Moda x Ötesi
Moda, tabu kabul etmez. Ya da tabuları bile bir gün lehine çevirir. Bu işbirlikleri de bunu kanıtlıyor.
Yazı: Özge Dinç
LÜKS MODA HARLEM'LE NASIL TANIŞTI?
Bir intihal suçlamasının altından son yılların en çok konuşulan işbirliği çıktı, hatta filmlere konu olsa yeridir. Olay geçen yıl başladı: Gucci, alışılageldiği gibi, mayıs ayında 2018 Resort Koleksiyonu'nu tanıttı ve yine alışılageldiği gibi kampanya fotoğraflarını sosyal medya hesabında paylaştı. Tuhaf olan şey ise Olimpiyatlar'da altın madalya kazanmış atlet Diane Dixon'ın fotoğrafın altına yazdığı yorumdu: "Bu ceketi, ta 1989'da Dapper Dan yapmıştı; ona referans vermek zorundasınız."
Moda hesapları ve internet siteleri bunu tartışmaya başlayıp olay büyüyünce marka, bu benzerliği kabul etmek ve sosyal medya hesaplarından bir açıklama yapmak gereği duydu: "Markanın Resort Koleksiyonu'ndaki balon kollu ceket, Dapper Dan'e bir saygı modeli olarak üretildi."

※

__Yapılacak iş__. Moda işbirlikleri yazısında "Moda x Ötesi" sözcüklerinden aşağıda "HARLEM'LE NASIL TANIŞTI?" sözcüklerine kadar uzanan her şeyi hiçbir değişiklik yapmadan döndür.

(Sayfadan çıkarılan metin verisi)

※

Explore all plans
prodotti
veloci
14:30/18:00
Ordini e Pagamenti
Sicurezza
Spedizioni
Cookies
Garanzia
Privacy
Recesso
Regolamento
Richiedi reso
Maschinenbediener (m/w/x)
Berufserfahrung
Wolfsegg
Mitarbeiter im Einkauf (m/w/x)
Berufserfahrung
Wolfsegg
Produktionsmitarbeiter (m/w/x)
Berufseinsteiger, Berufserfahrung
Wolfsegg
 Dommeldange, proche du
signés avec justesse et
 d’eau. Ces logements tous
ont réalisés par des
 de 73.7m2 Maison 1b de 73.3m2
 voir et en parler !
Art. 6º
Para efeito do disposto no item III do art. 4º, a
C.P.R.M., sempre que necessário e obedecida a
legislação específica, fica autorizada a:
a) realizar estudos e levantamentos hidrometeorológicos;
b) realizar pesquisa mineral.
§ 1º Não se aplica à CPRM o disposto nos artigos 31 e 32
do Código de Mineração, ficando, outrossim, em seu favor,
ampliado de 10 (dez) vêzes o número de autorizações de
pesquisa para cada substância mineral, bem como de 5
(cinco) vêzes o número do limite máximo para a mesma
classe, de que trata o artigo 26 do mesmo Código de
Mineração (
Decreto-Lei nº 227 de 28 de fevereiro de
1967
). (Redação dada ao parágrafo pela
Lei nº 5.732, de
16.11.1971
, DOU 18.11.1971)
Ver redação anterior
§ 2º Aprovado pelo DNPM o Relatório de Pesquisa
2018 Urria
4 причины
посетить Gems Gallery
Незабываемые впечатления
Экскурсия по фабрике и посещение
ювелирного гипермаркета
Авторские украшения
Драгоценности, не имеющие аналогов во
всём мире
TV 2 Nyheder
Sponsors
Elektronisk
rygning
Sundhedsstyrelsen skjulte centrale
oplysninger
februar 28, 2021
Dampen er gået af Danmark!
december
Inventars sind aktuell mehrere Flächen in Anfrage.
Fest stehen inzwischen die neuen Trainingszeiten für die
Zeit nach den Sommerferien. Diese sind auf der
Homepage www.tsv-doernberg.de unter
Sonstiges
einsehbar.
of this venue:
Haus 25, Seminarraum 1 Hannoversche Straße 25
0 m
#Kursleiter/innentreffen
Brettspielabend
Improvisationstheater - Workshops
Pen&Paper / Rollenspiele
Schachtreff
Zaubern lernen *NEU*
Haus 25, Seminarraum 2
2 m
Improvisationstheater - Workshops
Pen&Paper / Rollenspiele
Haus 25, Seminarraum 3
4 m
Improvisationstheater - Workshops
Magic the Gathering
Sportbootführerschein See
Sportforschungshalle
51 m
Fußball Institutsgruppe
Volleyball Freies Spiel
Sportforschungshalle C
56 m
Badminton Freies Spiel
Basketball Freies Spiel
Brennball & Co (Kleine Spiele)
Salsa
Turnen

※

__Çözüm__.
Moda x Ötesi
Moda, tabu kabul etmez. Ya da tabuları bile bir gün lehine çevirir. Bu işbirlikleri de bunu kanıtlıyor.
Yazı: Özge Dinç
LÜKS MODA HARLEM'LE NASIL TANIŞTI?